Les préoccupations au sujet des règles et des modes de fonctionnement doivent faire place à la poursuite d'actions importantes et à l'atteinte de résultats, a plaidé John Baird.

Rappelant à l'Assemblée que le Canada fut parmi les premiers pays signataires de la Charte des Nations unies et qu'il est le septième contributeur en importance au budget de l'ONU, John Baird a déclaré : « Nous ne pouvons et ne voulons pas participer à une introspection sans fin et inutile. »

Plaidoyer pour la sécurité et l'action

Poursuivant sur sa lancée, John Baird a exhorté les pays membres à poursuivre les efforts entrepris pour « promouvoir la sécurité de l'humanité ».

« La poursuite de la sécurité est indissociable de la poursuite du bien-être. La sécurité constitue, après tout, un élément essentiel du bien-être des gens. (...) Il ne suffit pas pour une société d'assurer sa propre sécurité. En tant que membre de la communauté des nations, la sécurité mondiale nous concerne tous », a déclaré le chef de la diplomatie canadienne.

Syrie

Évoquant la guerre civile qui ravage la Syrie depuis des mois maintenant, John Baird a rappelé aux États membres le rôle que doivent jouer les Nations unies face à une telle crise.

« La crise en Syrie est l'occasion de mettre à l'épreuve la capacité de cette organisation à obtenir des résultats. Alors que le régime brutal et répressif de Bachar Al-Assad continue de massacrer son propre peuple, les Nations unies ne sont pas parvenues à imposer des sanctions contraignantes qui permettraient d'endiguer la marée sanglante provoquée par ces exactions », a déploré John Baird.

« Bien des gens sur cette planète, y compris un grand nombre de citoyens que nous représentons, ne peuvent comprendre pourquoi cette organisation - malgré le bruit et la fureur des débats dans cette grande assemblée - ne parvient pas à prendre des mesures concrètes. Mais quel est donc notre rôle », a demandé le ministre Baird, qui a exhorté les dirigeants syriens à mettre en sécurité leurs stocks d'armes chimiques et bactériologiques.

Iran

En ce qui a trait à la question du développement possible d'armes nucléaires par l'Iran, John Baird a estimé qu'il s'agit actuellement de la plus importante menace à la paix et la sécurité mondiale.

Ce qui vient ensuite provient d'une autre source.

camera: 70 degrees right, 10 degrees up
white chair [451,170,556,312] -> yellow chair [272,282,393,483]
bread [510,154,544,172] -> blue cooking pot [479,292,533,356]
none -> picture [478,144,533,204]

Le ministre des Affaires étrangères, qui a récemment rompu toutes les relations diplomatiques avec l'Iran, a expliqué qu'en dépit de sa tradition d'ouverture le Canada ne peut collaborer avec le régime qui refuse de se conformer aux résolutions du Conseil de sécurité, menace régulièrement l'existence d'Israël et apporte son aide à des groupes terroristes.

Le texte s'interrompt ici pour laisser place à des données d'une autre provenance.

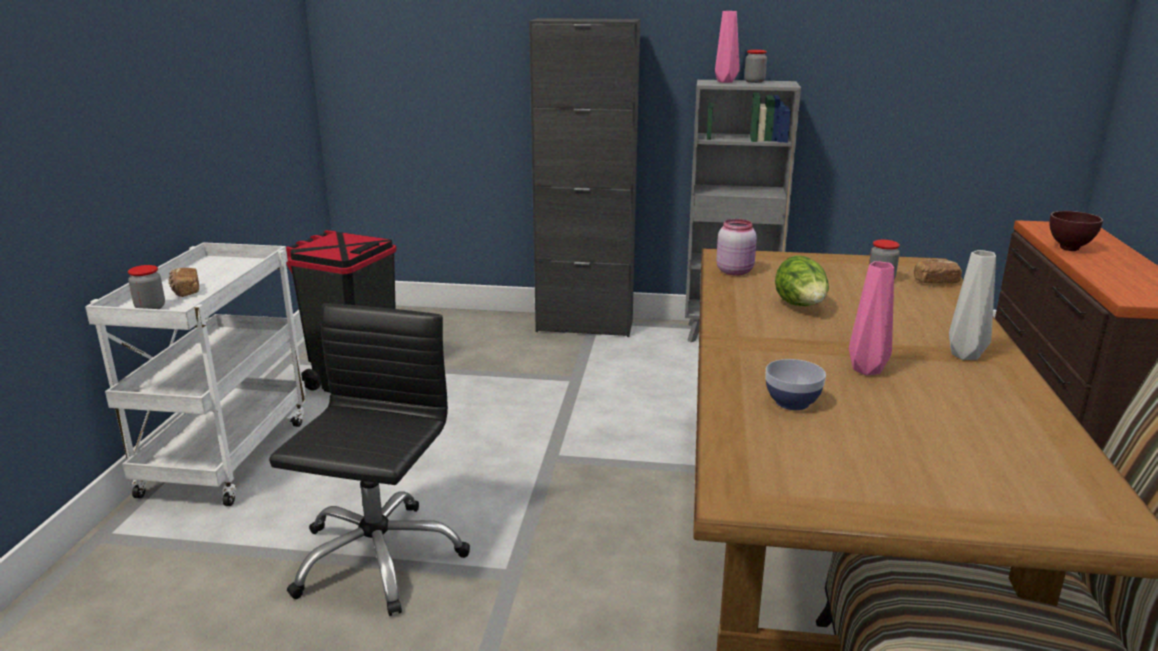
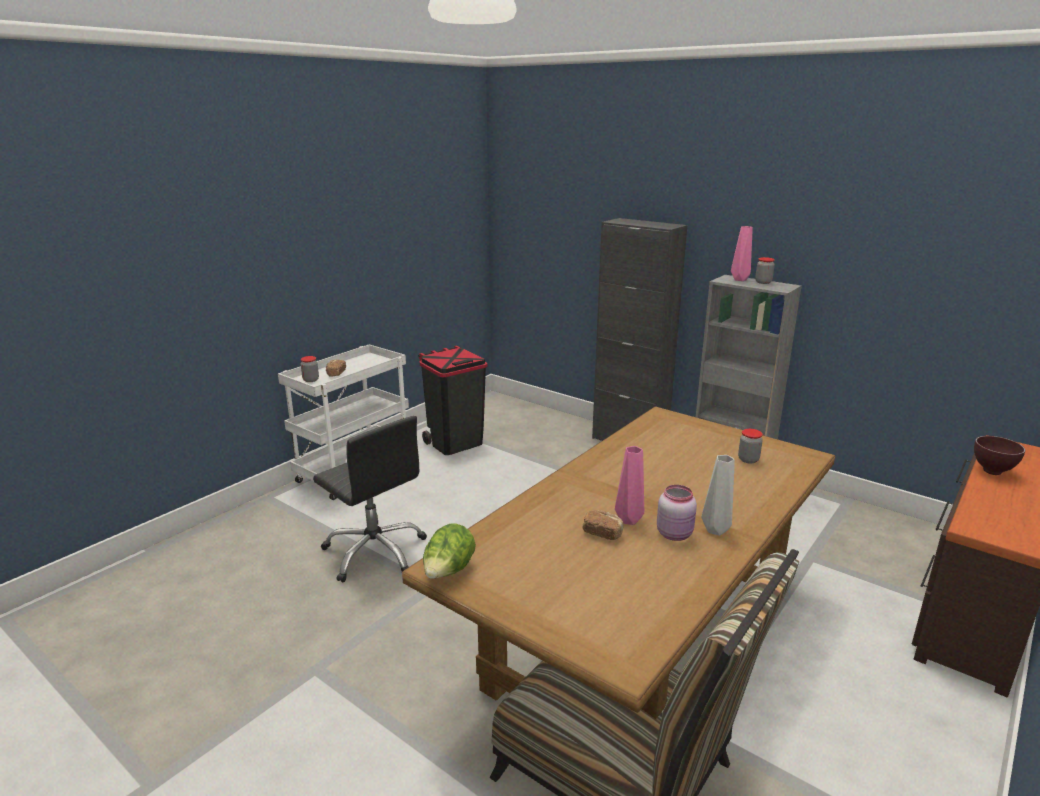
camera: 30 degrees right, 0 degrees up
black office chair [269,303,470,616] -> black office chair turned 90 degrees clockwise [313,416,427,582]
pink jar [716,219,757,276] -> pink jar moved to [657,485,697,541]
bowl [765,359,826,410] -> none
lettuce [775,255,829,306] -> lettuce moved to [423,523,476,579]
bread [914,259,962,284] -> bread moved to [583,510,624,540]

« Il est impossible d'avoir un dialogue franc avec un régime qui manque à sa parole, revient sur ses engagements et menace de perpétrer des crimes contre l'humanité », a poursuivi John Baird.

Les travaux de l'Assemblée générale se sont amorcés la semaine dernière avec les discours remarqués de plusieurs chefs d'État, dont celui du président américain, Barack Obama.

Une absence remarquée

Le fait que le Canada a délégué son ministre des Affaires étrangères plutôt que son premier ministre a relégué son intervention à la deuxième semaine des travaux, la première étant réservée aux chefs d'État et de gouvernement.

L'absence du premier ministre Stephen Harper à l'Assemblée générale de l'ONU avait été remarquée et vivement critiquée la semaine dernière par l'opposition à la Chambre des communes.

L'opposition reproche à Stephen Harper de bouder l'ONU, en raison du rejet de la candidature du Canada, en 2010, pour l'obtention d'un siège temporaire au Conseil de sécurité.